#### Material shown ####
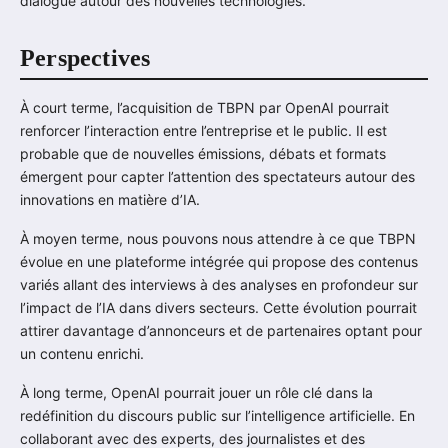
dialogue autour des nouvelles technologies.
Perspectives
À court terme, l’acquisition de TBPN par OpenAI pourrait
renforcer l’interaction entre l’entreprise et le public. Il est
probable que de nouvelles émissions, débats et formats
émergent pour capter l’attention des spectateurs autour des
innovations en matière d’IA.
À moyen terme, nous pouvons nous attendre à ce que TBPN
évolue en une plateforme intégrée qui propose des contenus
variés allant des interviews à des analyses en profondeur sur
l’impact de l’IA dans divers secteurs. Cette évolution pourrait
attirer davantage d’annonceurs et de partenaires optant pour
un contenu enrichi.
À long terme, OpenAI pourrait jouer un rôle clé dans la
redéfinition du discours public sur l’intelligence artificielle. En
collaborant avec des experts, des journalistes et des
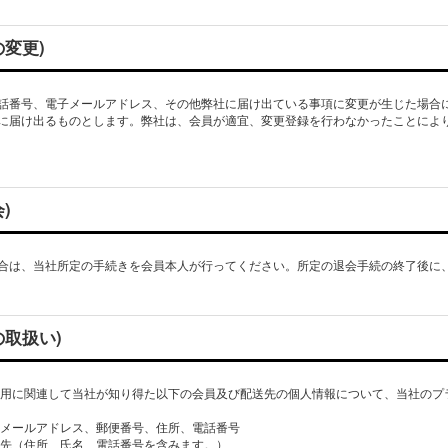
の変更)
話番号、電子メールアドレス、その他弊社に届け出ている事項に変更が生じた場合
に届け出るものとします。弊社は、会員が適宜、変更登録を行わなかったことによ
)
合は、当社所定の手続きを会員本人が行ってください。所定の退会手続の終了後に
の取扱い)
利用に関連して当社が知り得た以下の会員及び配送先の個人情報について、当社のプ
電子メールアドレス、郵便番号、住所、電話番号
配送先（住所、氏名、電話番号を含みます。）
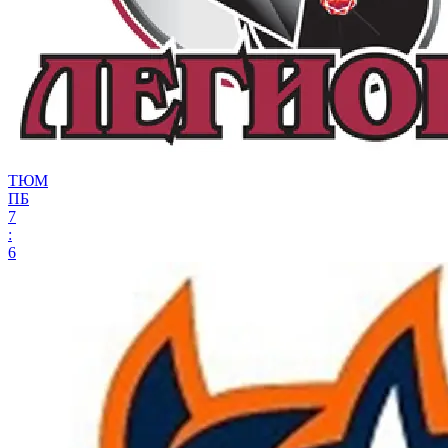
ТЮМ
ПБ
7
:
6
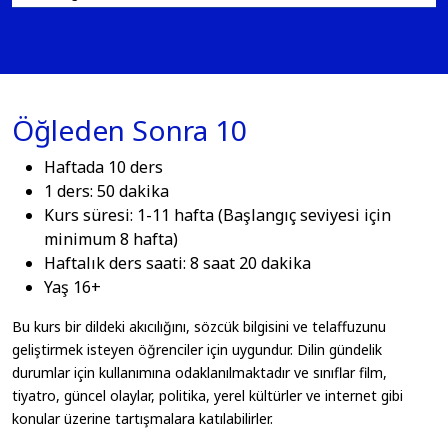
Öğleden Sonra 10
Haftada 10 ders
1 ders: 50 dakika
Kurs süresi: 1-11 hafta (Başlangıç seviyesi için
minimum 8 hafta)
Haftalık ders saati: 8 saat 20 dakika
Yaş 16+
Bu kurs bir dildeki akıcılığını, sözcük bilgisini ve telaffuzunu
geliştirmek isteyen öğrenciler için uygundur. Dilin gündelik
durumlar için kullanımına odaklanılmaktadır ve sınıflar film,
tiyatro, güncel olaylar, politika, yerel kültürler ve internet gibi
konular üzerine tartışmalara katılabilirler.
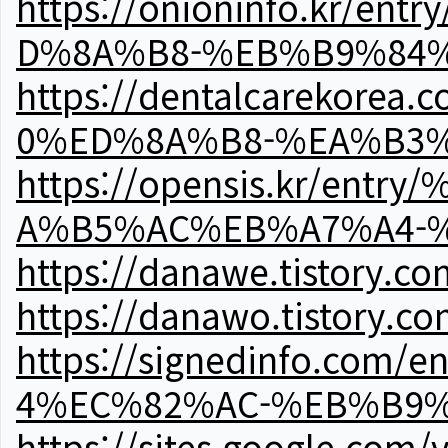
https://onioninfo.kr
D%8A%B8-%EB%B9%84
https://dentalcareko
0%ED%8A%B8-%EA%B3%
https://opensis.kr/e
A%B5%AC%EB%A7%A4-
https://danawe.tistory.c
https://danawo.tistory.c
https://signedinfo.c
4%EC%82%AC-%EB%B9%
https://sites.google.com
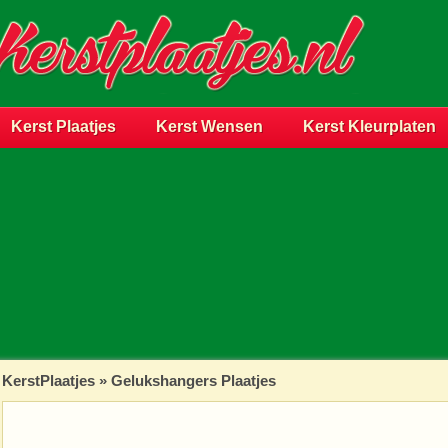
Kerst Plaatjes
Kerst Wensen
Kerst Kleurplaten
KerstPlaatjes
»
Gelukshangers Plaatjes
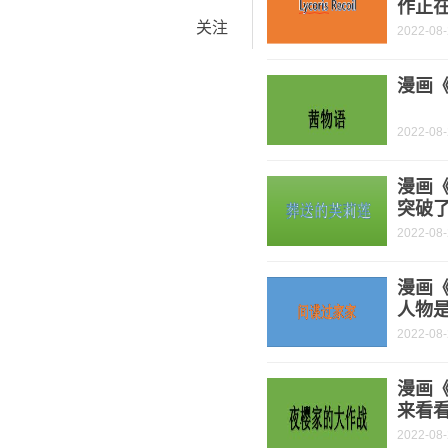
作正
关注
2022-08
漫画《
2022-08
漫画
突破了
2022-08
漫画《
人物是
2022-08
漫画
来看
2022-08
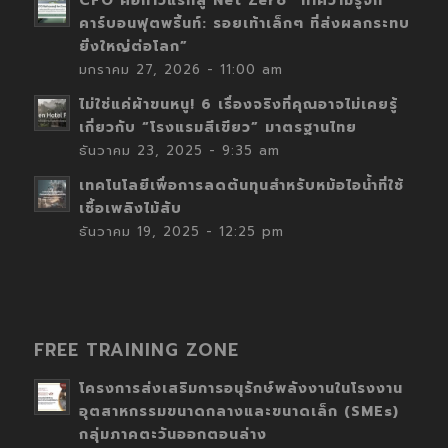
CFO คือก้าวแรกสู่ Net Zero “ทำความรู้จัก
คาร์บอนฟุตพริ้นท์: รอยเท้าเล็กๆ ที่ส่งผลกระทบ
ยิ่งใหญ่ต่อโลก”
มกราคม 27, 2026 - 11:00 am
ไม่ใช่แค่ผ้าขนหนู! 6 เรื่องจริงที่คุณอาจไม่เคยรู้
เกี่ยวกับ “โรงแรมสีเขียว” มาตรฐานไทย
ธันวาคม 23, 2025 - 9:35 am
เทคโนโลยีเพื่อการลดต้นทุนสำหรับหม้อไอน้ำที่ใช้
เชื้อเพลิงไม้สับ
ธันวาคม 19, 2025 - 12:25 pm
FREE TRAINING ZONE
โครงการส่งเสริมการอนุรักษ์พลังงานในโรงงาน
อุตสาหกรรมขนาดกลางและขนาดเล็ก (SMEs)
กลุ่มภาคตะวันออกตอนล่าง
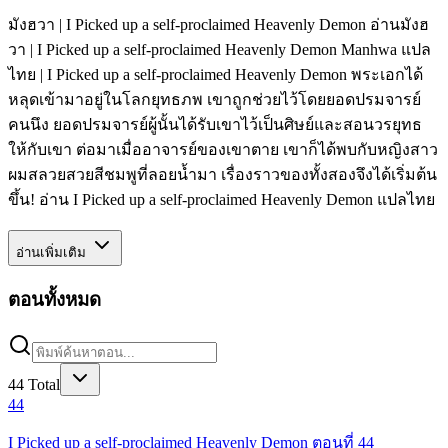
มังฮวา | I Picked up a self-proclaimed Heavenly Demon อ่านมังฮ
วา | I Picked up a self-proclaimed Heavenly Demon Manhwa แปล
ไทย | I Picked up a self-proclaimed Heavenly Demon พระเอกได้
หลุดเข้ามาอยู่ในโลกยุทธภพ เขาถูกช่วยไว้โดยยอดปรมจารย์
คนนึง ยอดปรมจารย์ผู้นั้นได้รับเขาไว้เป็นศิษย์และสอนวรยุทธ
ให้กับเขา ต่อมาเมื่ออาจารย์ของเขาตาย เขาก็ได้พบกับหญิงสาว
ผมสลวยสวยสีชมพูที่ลอยน้ำมา เรื่องราวของทั้งสองจึงได้เริ่มต้น
ขึ้น! อ่าน I Picked up a self-proclaimed Heavenly Demon แปลไทย
อ่านเพิ่มเติม
ตอนทั้งหมด
44
Total
44
I Picked up a self-proclaimed Heavenly Demon ตอนที่ 44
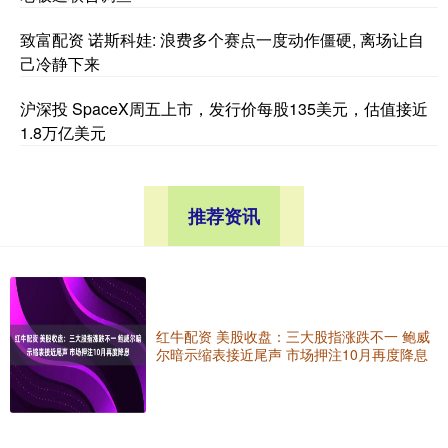
致富配资 诺斯科娃: 浪费多个赛点一度动作僵硬, 离场让自
己冷静下来
沪深投 SpaceX周五上市，发行价每股135美元，估值接近
1.8万亿美元
推荐资讯
红牛配资 美股收盘：三大股指涨跌不一 鲍威
尔暗示缩表接近尾声 市场押注10月再度降息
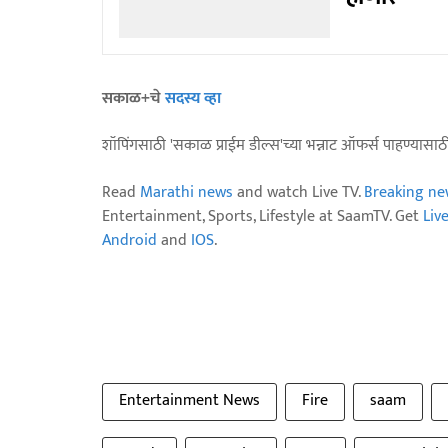
सकाळ+चे
सदस्य व्हा
शॉपिंगसाठी 'सकाळ प्राईम डील्स'च्या भन्नाट ऑफर्स पाहण्यासा
Read
Marathi news
and watch Live TV.
Breaking ne
Entertainment, Sports, Lifestyle at SaamTV. Get
Liv
Android
and
IOS
.
Entertainment News
Fire
saam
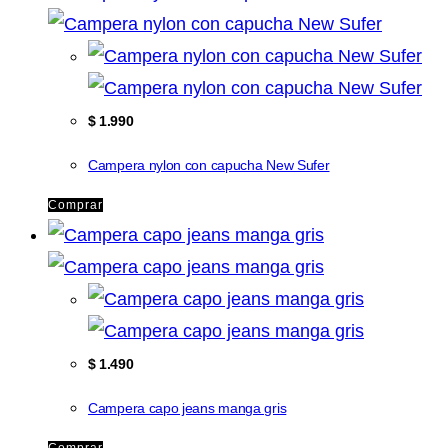
$
1.990
Campera nylon con capucha New Sufer
Comprar
$
1.490
Campera capo jeans manga gris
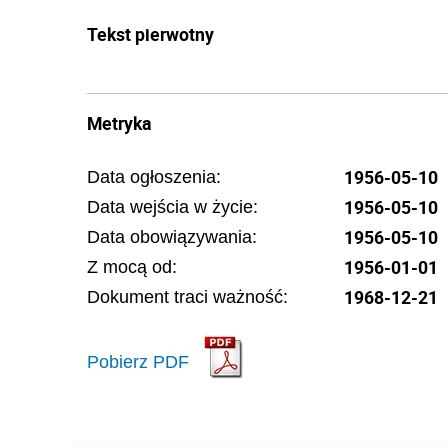
Tekst pierwotny
Metryka
1956-05-10
Data ogłoszenia:
1956-05-10
Data wejścia w życie:
1956-05-10
Data obowiązywania:
1956-01-01
Z mocą od:
1968-12-21
Dokument traci ważność:
Pobierz PDF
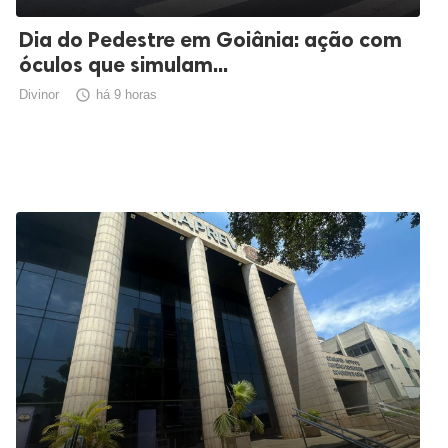
Dia do Pedestre em Goiânia: ação com
óculos que simulam...
Divinor

há 9 horas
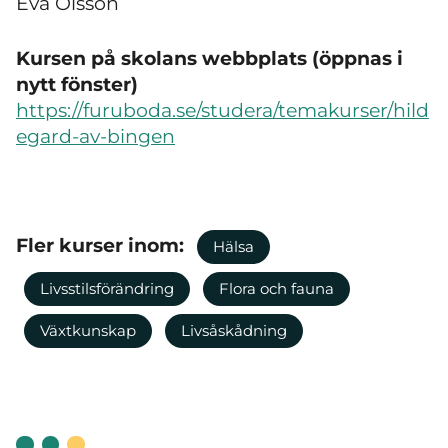
Eva Olsson
Kursen på skolans webbplats (öppnas i
nytt fönster)
https://furuboda.se/studera/temakurser/hild
egard-av-bingen
Fler kurser inom:
Hälsa
Livsstilsförändring
Flora och fauna
Växtkunskap
Livsåskådning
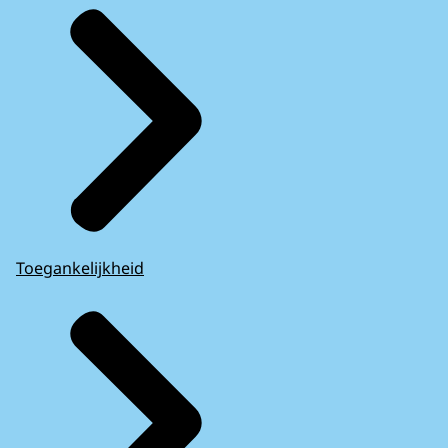
Toegankelijkheid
####
> _Description of the task_
Reproduce word for word the stretch from the start of the data above through the line containing "collaborant avec des", with both ends included. Leave the pictures out of your answer.

> _Output of the exercise_
dialogue autour des nouvelles technologies.
Perspectives
À court terme, l’acquisition de TBPN par OpenAI pourrait
renforcer l’interaction entre l’entreprise et le public. Il est
probable que de nouvelles émissions, débats et formats
émergent pour capter l’attention des spectateurs autour des
innovations en matière d’IA.
À moyen terme, nous pouvons nous attendre à ce que TBPN
évolue en une plateforme intégrée qui propose des contenus
variés allant des interviews à des analyses en profondeur sur
l’impact de l’IA dans divers secteurs. Cette évolution pourrait
attirer davantage d’annonceurs et de partenaires optant pour
un contenu enrichi.
À long terme, OpenAI pourrait jouer un rôle clé dans la
redéfinition du discours public sur l’intelligence artificielle. En
collaborant avec des experts, des journalistes et des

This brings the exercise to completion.